Occorre far leva sulla più evidente contraddizione della “consensite”: la sua contrarietà all’interesse nazionale
La debolezza dell’opposizione e la sua pigrizia intellettuale rinunciano a far leva sulla più evidente contraddizione della “consensite”: la sua contrarietà all’interesse nazionale, il cedimento di quest’ultimo a passioni rivendicative e risarcitorie destinate a tradire le attese, o comunque a subordinare il vantaggio pubblico alla soddisfazione di microinteressi di parte. Questa contraddizione, non debitamente segnalata, è presente in tutte le mosse del governo giallo-verde, dalla sua ambiguità sul futuro dell’Europa ai protezionismi che ispirano le prime misure economiche e quelle annunciate. Sfidare il populismo vuol dire anzitutto rieducare gli italiani a considerare l’interesse nazionale per quello che è: un vantaggio indiretto dell’intera comunità, non ristretto dal sovranismo allo spazio e al tempo angusto del presente, ma proiettato nel futuro delle generazioni e non riducibile a un dividendo immediato per l’appetito di minoranze organizzate. Significa intestarsi una battaglia per rilanciare l’economia italiana risanando insieme i suoi conti pubblici in una prospettiva di realismo, puntare a una crescita a cui corrisponda insieme un recupero del capitale umano e dell’attrattività del sistema paese, promuovere un trasferimento di responsabilità generazionale tra padri e figli, ridurre il divario economico e civile tra Nord e Sud. Ma per raggiungere questi obiettivi la politica deve ribaltare il suo rapporto con il consenso: ai cittadini deve chiedere per ottenere, con un lessico della verità, in nome di un patto per riformare un paese invecchiato male. Non promettere improbabili redistribuzioni di ricchezza che non può garantire. E deve soprattutto ridefinire il rapporto della società con la globalizzazione e l’innovazione, dei diritti con i doveri, del mercato con lo Stato, della protezione sociale con il cambiamento.
C’è ancora, in Italia e in Europa, una sfida con la modernità che può sottrarre la politica allo schiaffo del populismo. Ma richiede un pensiero e un coraggio che ancora non si vedono.

## Dati da analizzare
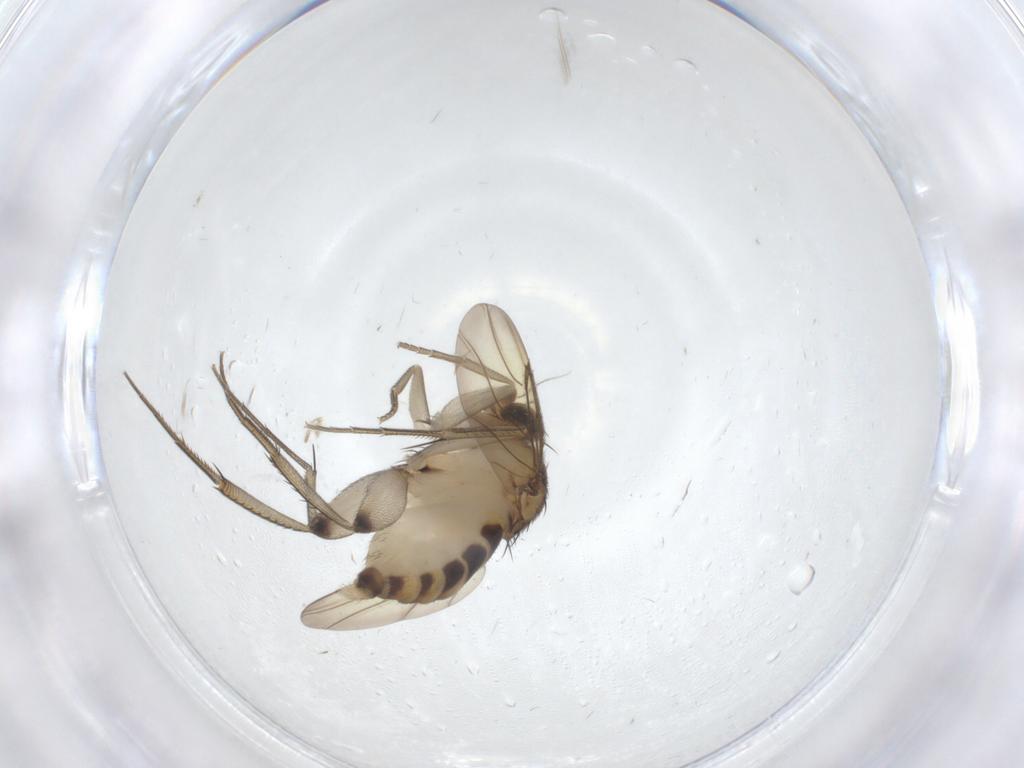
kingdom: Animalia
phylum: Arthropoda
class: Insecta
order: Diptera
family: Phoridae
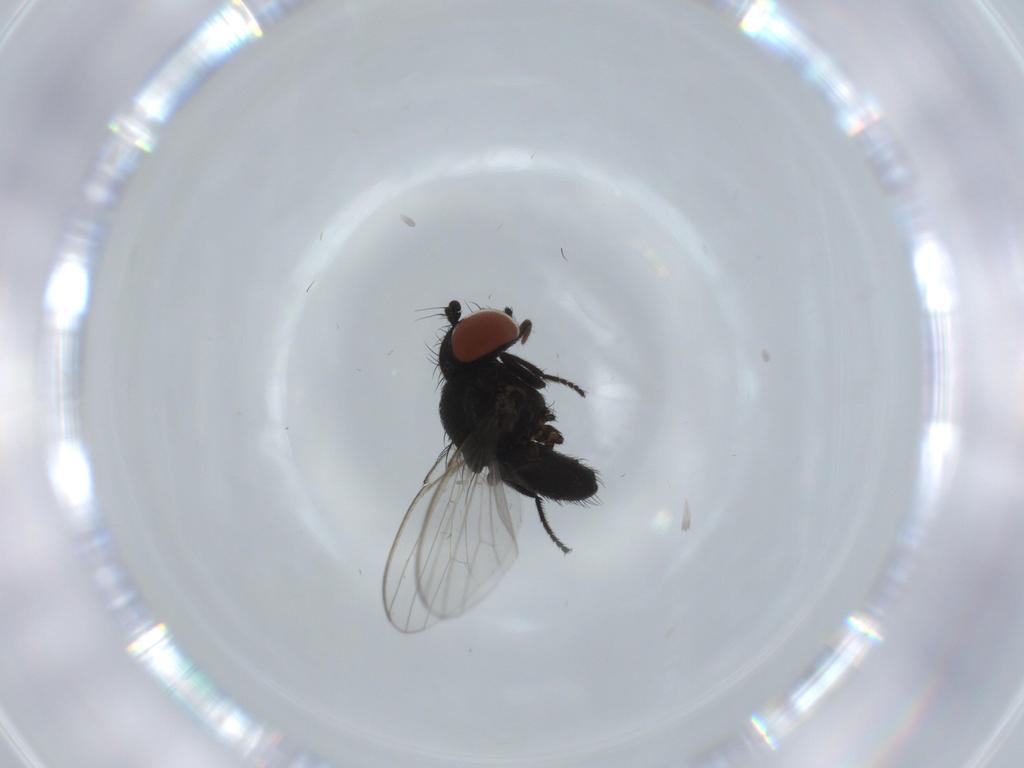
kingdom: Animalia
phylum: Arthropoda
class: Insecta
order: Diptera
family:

## Compiti richiesti
**A.** Rispondi alle seguenti domande sul testo dedicato al populismo:
(i) Quale contraddizione della "consensite" l'opposizione rinuncia a sfruttare?
(ii) Tra quali aree del paese si propone di ridurre il divario economico e civile?
(iii) Che cosa, secondo l'ultima frase, ancora non si vede?
**B.** Trascrivi senza modifiche il passo del testo dedicato al populismo che comincia con le parole "C’è ancora, in" e si chiude dopo le parole "non si vedono.".

## Risposte in ordine
**A.**
(i) L'opposizione rinuncia a sfruttare la contrarietà della "consensite" all'interesse nazionale.
(ii) Si propone di ridurre il divario tra Nord e Sud.
(iii) Non si vedono ancora un pensiero e un coraggio.

**B.**
C’è ancora, in Italia e in Europa, una sfida con la modernità che può sottrarre la politica allo schiaffo del populismo. Ma richiede un pensiero e un coraggio che ancora non si vedono.